What the exercise asks = Restate the listing below word for word. No picture belongs in the result.

Study material =

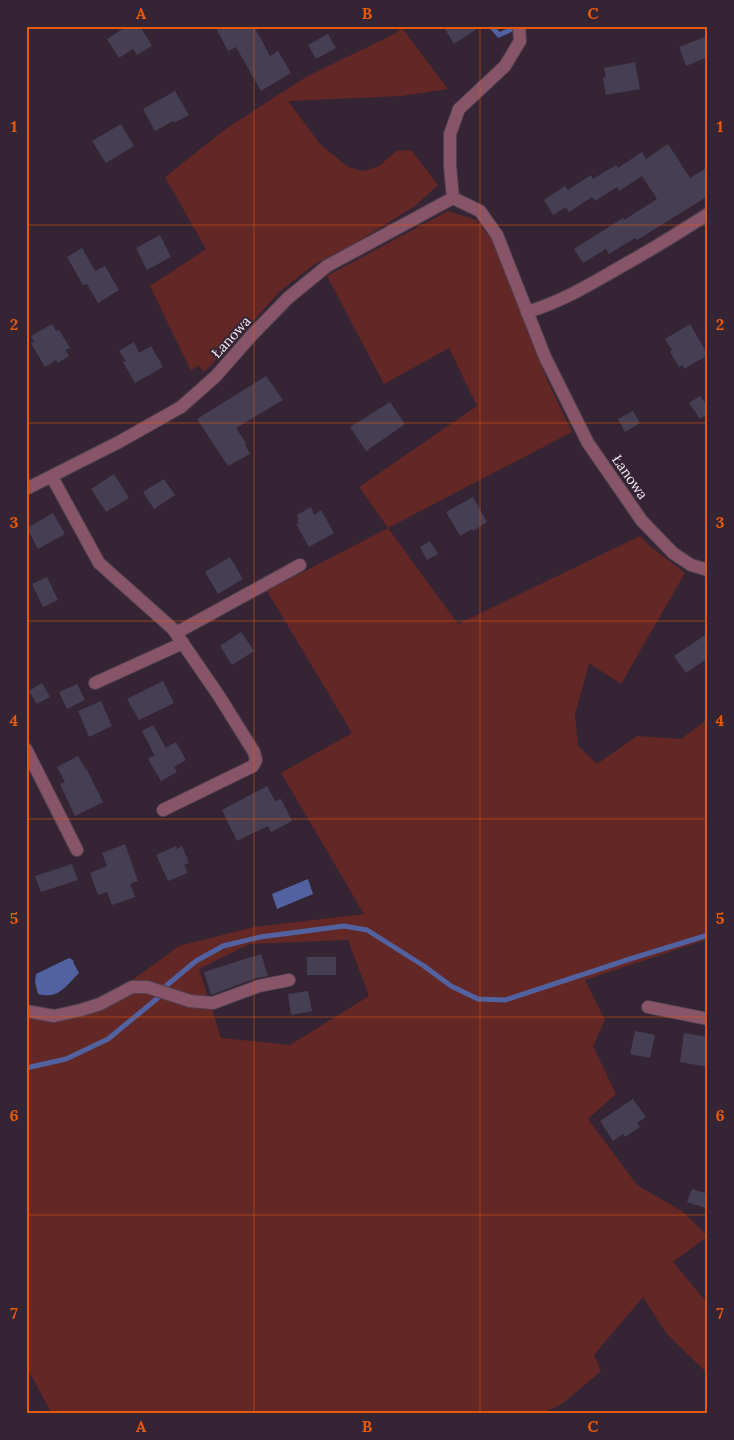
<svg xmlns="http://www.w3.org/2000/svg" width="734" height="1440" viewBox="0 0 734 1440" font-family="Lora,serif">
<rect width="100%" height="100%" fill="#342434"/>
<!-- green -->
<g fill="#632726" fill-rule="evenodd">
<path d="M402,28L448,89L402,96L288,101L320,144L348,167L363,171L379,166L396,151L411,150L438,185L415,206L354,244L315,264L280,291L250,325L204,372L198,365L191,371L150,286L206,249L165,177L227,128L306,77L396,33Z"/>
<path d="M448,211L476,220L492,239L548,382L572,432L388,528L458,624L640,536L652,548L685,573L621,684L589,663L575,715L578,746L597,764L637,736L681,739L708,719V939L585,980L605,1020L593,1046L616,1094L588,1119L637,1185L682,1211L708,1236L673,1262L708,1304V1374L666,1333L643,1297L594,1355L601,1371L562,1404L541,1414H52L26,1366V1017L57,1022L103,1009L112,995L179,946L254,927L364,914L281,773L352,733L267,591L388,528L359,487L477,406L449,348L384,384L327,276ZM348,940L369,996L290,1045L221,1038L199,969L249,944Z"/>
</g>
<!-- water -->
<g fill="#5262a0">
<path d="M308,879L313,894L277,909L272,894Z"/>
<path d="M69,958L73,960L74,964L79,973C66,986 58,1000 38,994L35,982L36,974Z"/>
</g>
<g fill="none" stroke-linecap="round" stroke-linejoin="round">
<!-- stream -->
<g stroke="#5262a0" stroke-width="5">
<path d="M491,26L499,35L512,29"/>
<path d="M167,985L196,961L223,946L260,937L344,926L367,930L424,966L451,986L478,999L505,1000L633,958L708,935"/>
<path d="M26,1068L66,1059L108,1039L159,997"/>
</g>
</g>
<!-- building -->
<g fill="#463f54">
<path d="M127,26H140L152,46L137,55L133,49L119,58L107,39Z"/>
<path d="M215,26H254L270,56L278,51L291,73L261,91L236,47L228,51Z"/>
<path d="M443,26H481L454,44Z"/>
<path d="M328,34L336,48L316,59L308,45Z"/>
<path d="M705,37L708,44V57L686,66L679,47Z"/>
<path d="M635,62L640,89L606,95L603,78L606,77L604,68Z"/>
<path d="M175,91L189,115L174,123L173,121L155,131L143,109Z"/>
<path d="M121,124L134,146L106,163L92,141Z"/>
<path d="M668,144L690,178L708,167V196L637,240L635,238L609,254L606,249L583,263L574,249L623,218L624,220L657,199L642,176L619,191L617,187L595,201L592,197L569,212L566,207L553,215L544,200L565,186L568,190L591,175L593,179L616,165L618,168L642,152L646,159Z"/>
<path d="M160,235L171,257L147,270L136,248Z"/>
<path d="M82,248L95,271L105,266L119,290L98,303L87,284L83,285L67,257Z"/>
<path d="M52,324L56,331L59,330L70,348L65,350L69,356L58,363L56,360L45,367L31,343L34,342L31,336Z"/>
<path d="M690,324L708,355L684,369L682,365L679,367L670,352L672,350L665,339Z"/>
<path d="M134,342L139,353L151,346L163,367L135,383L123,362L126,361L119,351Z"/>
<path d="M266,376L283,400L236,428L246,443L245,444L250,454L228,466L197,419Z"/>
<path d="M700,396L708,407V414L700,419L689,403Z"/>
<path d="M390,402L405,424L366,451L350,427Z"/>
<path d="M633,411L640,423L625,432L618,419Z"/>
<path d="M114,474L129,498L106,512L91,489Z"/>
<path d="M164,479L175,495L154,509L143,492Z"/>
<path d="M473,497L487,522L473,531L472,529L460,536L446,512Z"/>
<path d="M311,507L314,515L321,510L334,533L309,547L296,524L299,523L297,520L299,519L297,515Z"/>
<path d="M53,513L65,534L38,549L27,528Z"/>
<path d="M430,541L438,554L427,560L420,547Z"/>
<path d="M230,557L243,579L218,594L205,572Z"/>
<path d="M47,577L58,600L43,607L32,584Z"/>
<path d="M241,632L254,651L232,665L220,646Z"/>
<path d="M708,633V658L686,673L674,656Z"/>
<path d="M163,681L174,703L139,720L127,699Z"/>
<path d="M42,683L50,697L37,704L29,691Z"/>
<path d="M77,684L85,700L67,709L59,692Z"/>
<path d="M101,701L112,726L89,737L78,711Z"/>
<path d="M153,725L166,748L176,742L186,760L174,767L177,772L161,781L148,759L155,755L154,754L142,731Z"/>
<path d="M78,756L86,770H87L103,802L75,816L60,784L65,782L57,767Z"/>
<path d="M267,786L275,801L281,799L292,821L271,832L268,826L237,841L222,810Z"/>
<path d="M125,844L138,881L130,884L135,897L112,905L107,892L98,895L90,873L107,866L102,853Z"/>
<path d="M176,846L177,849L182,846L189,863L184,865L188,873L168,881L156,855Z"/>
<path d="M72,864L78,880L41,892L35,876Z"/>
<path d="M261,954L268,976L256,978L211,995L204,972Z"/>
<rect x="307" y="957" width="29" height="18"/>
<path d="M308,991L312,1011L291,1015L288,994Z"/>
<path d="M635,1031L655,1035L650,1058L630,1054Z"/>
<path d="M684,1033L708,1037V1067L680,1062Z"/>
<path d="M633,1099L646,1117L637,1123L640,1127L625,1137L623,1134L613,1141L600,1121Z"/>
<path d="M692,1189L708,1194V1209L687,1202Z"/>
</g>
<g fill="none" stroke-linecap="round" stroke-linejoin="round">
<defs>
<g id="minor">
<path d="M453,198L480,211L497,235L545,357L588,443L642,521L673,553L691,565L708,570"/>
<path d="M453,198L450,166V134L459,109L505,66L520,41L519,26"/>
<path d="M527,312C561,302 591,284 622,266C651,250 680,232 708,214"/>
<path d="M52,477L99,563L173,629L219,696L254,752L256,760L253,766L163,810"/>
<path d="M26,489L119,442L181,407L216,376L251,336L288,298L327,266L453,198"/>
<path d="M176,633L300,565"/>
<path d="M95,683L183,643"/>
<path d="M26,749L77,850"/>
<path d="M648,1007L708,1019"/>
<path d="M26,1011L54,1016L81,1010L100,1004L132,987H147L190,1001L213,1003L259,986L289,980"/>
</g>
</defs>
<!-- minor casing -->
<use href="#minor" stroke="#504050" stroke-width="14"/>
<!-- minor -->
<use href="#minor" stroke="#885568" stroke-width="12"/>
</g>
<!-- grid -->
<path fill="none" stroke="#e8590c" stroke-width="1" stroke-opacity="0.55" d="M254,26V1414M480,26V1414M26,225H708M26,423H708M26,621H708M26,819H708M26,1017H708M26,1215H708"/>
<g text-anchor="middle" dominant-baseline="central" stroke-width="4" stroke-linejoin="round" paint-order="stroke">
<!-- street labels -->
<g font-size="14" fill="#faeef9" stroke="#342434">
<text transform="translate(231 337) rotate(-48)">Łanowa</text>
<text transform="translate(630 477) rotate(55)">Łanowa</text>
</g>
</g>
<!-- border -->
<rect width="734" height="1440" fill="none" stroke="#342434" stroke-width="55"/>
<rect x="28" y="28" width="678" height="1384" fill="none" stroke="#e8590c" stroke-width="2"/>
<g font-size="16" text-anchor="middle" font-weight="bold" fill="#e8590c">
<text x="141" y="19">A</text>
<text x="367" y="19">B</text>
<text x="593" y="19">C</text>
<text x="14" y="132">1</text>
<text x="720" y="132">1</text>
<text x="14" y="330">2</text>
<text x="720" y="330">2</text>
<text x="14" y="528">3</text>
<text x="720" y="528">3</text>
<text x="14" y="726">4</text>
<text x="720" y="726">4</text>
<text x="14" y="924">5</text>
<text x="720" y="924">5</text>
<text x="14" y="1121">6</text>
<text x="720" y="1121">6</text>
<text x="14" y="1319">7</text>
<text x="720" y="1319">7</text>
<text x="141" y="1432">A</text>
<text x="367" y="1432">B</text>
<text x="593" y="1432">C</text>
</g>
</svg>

Your response =
<svg xmlns="http://www.w3.org/2000/svg" width="734" height="1440" viewBox="0 0 734 1440" font-family="Lora,serif">
<rect width="100%" height="100%" fill="#342434"/>
<!-- green -->
<g fill="#632726" fill-rule="evenodd">
<path d="M402,28L448,89L402,96L288,101L320,144L348,167L363,171L379,166L396,151L411,150L438,185L415,206L354,244L315,264L280,291L250,325L204,372L198,365L191,371L150,286L206,249L165,177L227,128L306,77L396,33Z"/>
<path d="M448,211L476,220L492,239L548,382L572,432L388,528L458,624L640,536L652,548L685,573L621,684L589,663L575,715L578,746L597,764L637,736L681,739L708,719V939L585,980L605,1020L593,1046L616,1094L588,1119L637,1185L682,1211L708,1236L673,1262L708,1304V1374L666,1333L643,1297L594,1355L601,1371L562,1404L541,1414H52L26,1366V1017L57,1022L103,1009L112,995L179,946L254,927L364,914L281,773L352,733L267,591L388,528L359,487L477,406L449,348L384,384L327,276ZM348,940L369,996L290,1045L221,1038L199,969L249,944Z"/>
</g>
<!-- water -->
<g fill="#5262a0">
<path d="M308,879L313,894L277,909L272,894Z"/>
<path d="M69,958L73,960L74,964L79,973C66,986 58,1000 38,994L35,982L36,974Z"/>
</g>
<g fill="none" stroke-linecap="round" stroke-linejoin="round">
<!-- stream -->
<g stroke="#5262a0" stroke-width="5">
<path d="M491,26L499,35L512,29"/>
<path d="M167,985L196,961L223,946L260,937L344,926L367,930L424,966L451,986L478,999L505,1000L633,958L708,935"/>
<path d="M26,1068L66,1059L108,1039L159,997"/>
</g>
</g>
<!-- building -->
<g fill="#463f54">
<path d="M127,26H140L152,46L137,55L133,49L119,58L107,39Z"/>
<path d="M215,26H254L270,56L278,51L291,73L261,91L236,47L228,51Z"/>
<path d="M443,26H481L454,44Z"/>
<path d="M328,34L336,48L316,59L308,45Z"/>
<path d="M705,37L708,44V57L686,66L679,47Z"/>
<path d="M635,62L640,89L606,95L603,78L606,77L604,68Z"/>
<path d="M175,91L189,115L174,123L173,121L155,131L143,109Z"/>
<path d="M121,124L134,146L106,163L92,141Z"/>
<path d="M668,144L690,178L708,167V196L637,240L635,238L609,254L606,249L583,263L574,249L623,218L624,220L657,199L642,176L619,191L617,187L595,201L592,197L569,212L566,207L553,215L544,200L565,186L568,190L591,175L593,179L616,165L618,168L642,152L646,159Z"/>
<path d="M160,235L171,257L147,270L136,248Z"/>
<path d="M82,248L95,271L105,266L119,290L98,303L87,284L83,285L67,257Z"/>
<path d="M52,324L56,331L59,330L70,348L65,350L69,356L58,363L56,360L45,367L31,343L34,342L31,336Z"/>
<path d="M690,324L708,355L684,369L682,365L679,367L670,352L672,350L665,339Z"/>
<path d="M134,342L139,353L151,346L163,367L135,383L123,362L126,361L119,351Z"/>
<path d="M266,376L283,400L236,428L246,443L245,444L250,454L228,466L197,419Z"/>
<path d="M700,396L708,407V414L700,419L689,403Z"/>
<path d="M390,402L405,424L366,451L350,427Z"/>
<path d="M633,411L640,423L625,432L618,419Z"/>
<path d="M114,474L129,498L106,512L91,489Z"/>
<path d="M164,479L175,495L154,509L143,492Z"/>
<path d="M473,497L487,522L473,531L472,529L460,536L446,512Z"/>
<path d="M311,507L314,515L321,510L334,533L309,547L296,524L299,523L297,520L299,519L297,515Z"/>
<path d="M53,513L65,534L38,549L27,528Z"/>
<path d="M430,541L438,554L427,560L420,547Z"/>
<path d="M230,557L243,579L218,594L205,572Z"/>
<path d="M47,577L58,600L43,607L32,584Z"/>
<path d="M241,632L254,651L232,665L220,646Z"/>
<path d="M708,633V658L686,673L674,656Z"/>
<path d="M163,681L174,703L139,720L127,699Z"/>
<path d="M42,683L50,697L37,704L29,691Z"/>
<path d="M77,684L85,700L67,709L59,692Z"/>
<path d="M101,701L112,726L89,737L78,711Z"/>
<path d="M153,725L166,748L176,742L186,760L174,767L177,772L161,781L148,759L155,755L154,754L142,731Z"/>
<path d="M78,756L86,770H87L103,802L75,816L60,784L65,782L57,767Z"/>
<path d="M267,786L275,801L281,799L292,821L271,832L268,826L237,841L222,810Z"/>
<path d="M125,844L138,881L130,884L135,897L112,905L107,892L98,895L90,873L107,866L102,853Z"/>
<path d="M176,846L177,849L182,846L189,863L184,865L188,873L168,881L156,855Z"/>
<path d="M72,864L78,880L41,892L35,876Z"/>
<path d="M261,954L268,976L256,978L211,995L204,972Z"/>
<rect x="307" y="957" width="29" height="18"/>
<path d="M308,991L312,1011L291,1015L288,994Z"/>
<path d="M635,1031L655,1035L650,1058L630,1054Z"/>
<path d="M684,1033L708,1037V1067L680,1062Z"/>
<path d="M633,1099L646,1117L637,1123L640,1127L625,1137L623,1134L613,1141L600,1121Z"/>
<path d="M692,1189L708,1194V1209L687,1202Z"/>
</g>
<g fill="none" stroke-linecap="round" stroke-linejoin="round">
<defs>
<g id="minor">
<path d="M453,198L480,211L497,235L545,357L588,443L642,521L673,553L691,565L708,570"/>
<path d="M453,198L450,166V134L459,109L505,66L520,41L519,26"/>
<path d="M527,312C561,302 591,284 622,266C651,250 680,232 708,214"/>
<path d="M52,477L99,563L173,629L219,696L254,752L256,760L253,766L163,810"/>
<path d="M26,489L119,442L181,407L216,376L251,336L288,298L327,266L453,198"/>
<path d="M176,633L300,565"/>
<path d="M95,683L183,643"/>
<path d="M26,749L77,850"/>
<path d="M648,1007L708,1019"/>
<path d="M26,1011L54,1016L81,1010L100,1004L132,987H147L190,1001L213,1003L259,986L289,980"/>
</g>
</defs>
<!-- minor casing -->
<use href="#minor" stroke="#504050" stroke-width="14"/>
<!-- minor -->
<use href="#minor" stroke="#885568" stroke-width="12"/>
</g>
<!-- grid -->
<path fill="none" stroke="#e8590c" stroke-width="1" stroke-opacity="0.55" d="M254,26V1414M480,26V1414M26,225H708M26,423H708M26,621H708M26,819H708M26,1017H708M26,1215H708"/>
<g text-anchor="middle" dominant-baseline="central" stroke-width="4" stroke-linejoin="round" paint-order="stroke">
<!-- street labels -->
<g font-size="14" fill="#faeef9" stroke="#342434">
<text transform="translate(231 337) rotate(-48)">Łanowa</text>
<text transform="translate(630 477) rotate(55)">Łanowa</text>
</g>
</g>
<!-- border -->
<rect width="734" height="1440" fill="none" stroke="#342434" stroke-width="55"/>
<rect x="28" y="28" width="678" height="1384" fill="none" stroke="#e8590c" stroke-width="2"/>
<g font-size="16" text-anchor="middle" font-weight="bold" fill="#e8590c">
<text x="141" y="19">A</text>
<text x="367" y="19">B</text>
<text x="593" y="19">C</text>
<text x="14" y="132">1</text>
<text x="720" y="132">1</text>
<text x="14" y="330">2</text>
<text x="720" y="330">2</text>
<text x="14" y="528">3</text>
<text x="720" y="528">3</text>
<text x="14" y="726">4</text>
<text x="720" y="726">4</text>
<text x="14" y="924">5</text>
<text x="720" y="924">5</text>
<text x="14" y="1121">6</text>
<text x="720" y="1121">6</text>
<text x="14" y="1319">7</text>
<text x="720" y="1319">7</text>
<text x="141" y="1432">A</text>
<text x="367" y="1432">B</text>
<text x="593" y="1432">C</text>
</g>
</svg>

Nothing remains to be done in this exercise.